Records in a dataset
=-=-=-=-=

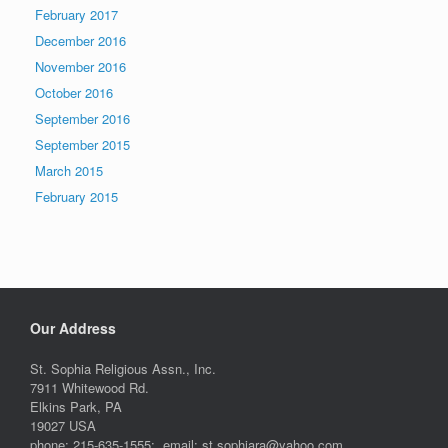
February 2017
December 2016
November 2016
October 2016
September 2016
September 2015
March 2015
February 2015
Our Address
St. Sophia Religious Assn., Inc.
7911 Whitewood Rd.
Elkins Park, PA
19027 USA
phone: 215-635-1555; email: st.sophiara@yahoo.com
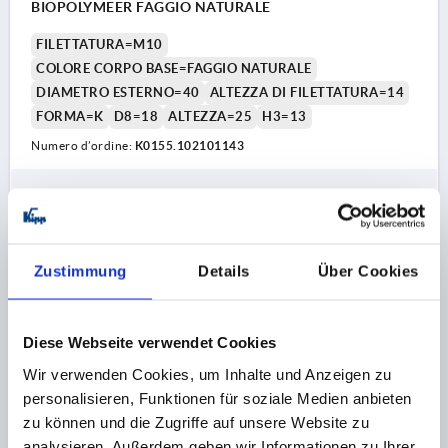
BIOPOLYMEER FAGGIO NATURALE
FILETTATURA=M10
COLORE CORPO BASE=FAGGIO NATURALE
DIAMETRO ESTERNO=40
ALTEZZA DI FILETTATURA=14
FORMA=K
D8=18
ALTEZZA=25
H3=13
Numero d’ordine:
K0155.102101143
0,92 CHF
DETTAGLI
+ IVA
più le spese di spedizione
Zustimmung
Details
Über Cookies
K0155 IG
Diese Webseite verwendet Cookies
Wir verwenden Cookies, um Inhalte und Anzeigen zu
personalisieren, Funktionen für soziale Medien anbieten
zu können und die Zugriffe auf unsere Website zu
analysieren. Außerdem geben wir Informationen zu Ihrer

=-=-=-=-=

Print the lines of the entries from the very beginning through the line containing "phone: 215-635-1555; email: st.sophiara@yahoo.com", including that line, and leave the pictures out.

February 2017
December 2016
November 2016
October 2016
September 2016
September 2015
March 2015
February 2015
Our Address
St. Sophia Religious Assn., Inc.
7911 Whitewood Rd.
Elkins Park, PA
19027 USA
phone: 215-635-1555; email: st.sophiara@yahoo.com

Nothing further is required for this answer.